_ACTION ITEM_
Since only the text is wanted, print every entry below exactly and omit the images.

_MATERIAL FOR THIS TASK_
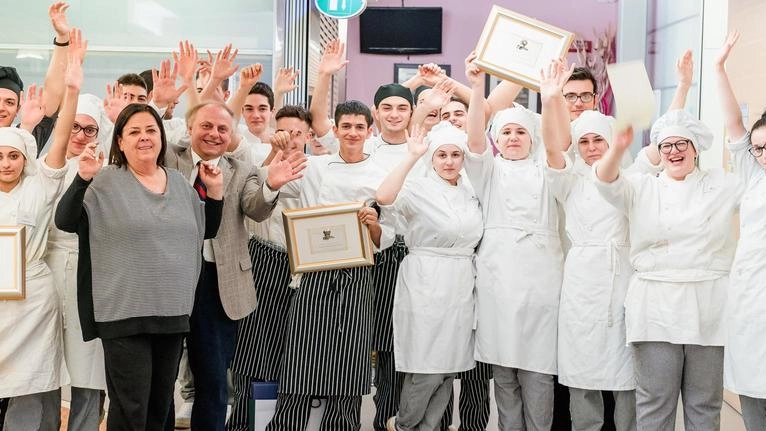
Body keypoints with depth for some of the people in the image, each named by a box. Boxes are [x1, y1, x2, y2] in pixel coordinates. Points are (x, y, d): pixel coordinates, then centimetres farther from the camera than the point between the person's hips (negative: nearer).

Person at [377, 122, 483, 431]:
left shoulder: (471, 194, 12)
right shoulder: (419, 189, -7)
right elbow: (384, 197, -27)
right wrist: (412, 157, -26)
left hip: (461, 286, 6)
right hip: (427, 286, -6)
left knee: (449, 368, 9)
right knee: (427, 369, -3)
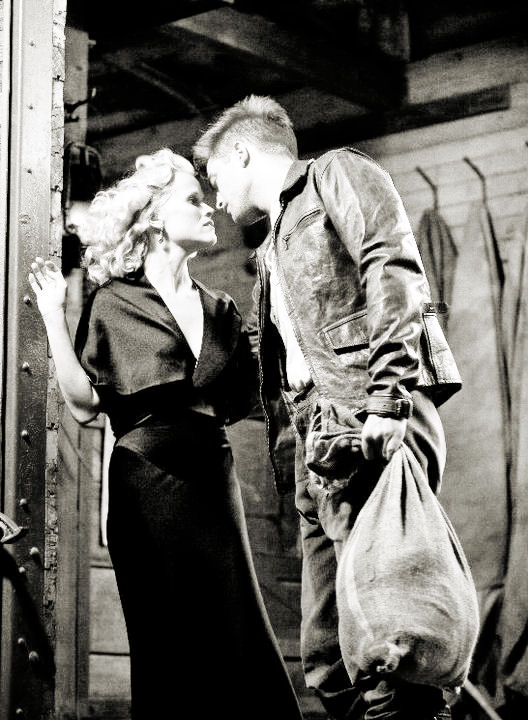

_EXERCISE RESPONSE_
Body keypoints with depth for some of the people in the image, each named by a box. Boxes are [x1, y1, x2, y2] in pixel coordinates. Points are (x, y, d): pixel coordinates, then centimetres farther from the camera than the point between the person's hips (negative: nearer).

Person at [377, 122, 483, 431]:
left shoulder: (471, 194, 12)
right shoulder: (419, 189, -7)
right elbow: (384, 197, -27)
right wrist: (412, 157, -26)
left hip: (461, 286, 6)
right hip: (427, 286, -6)
left knee: (449, 368, 9)
right knee: (427, 369, -3)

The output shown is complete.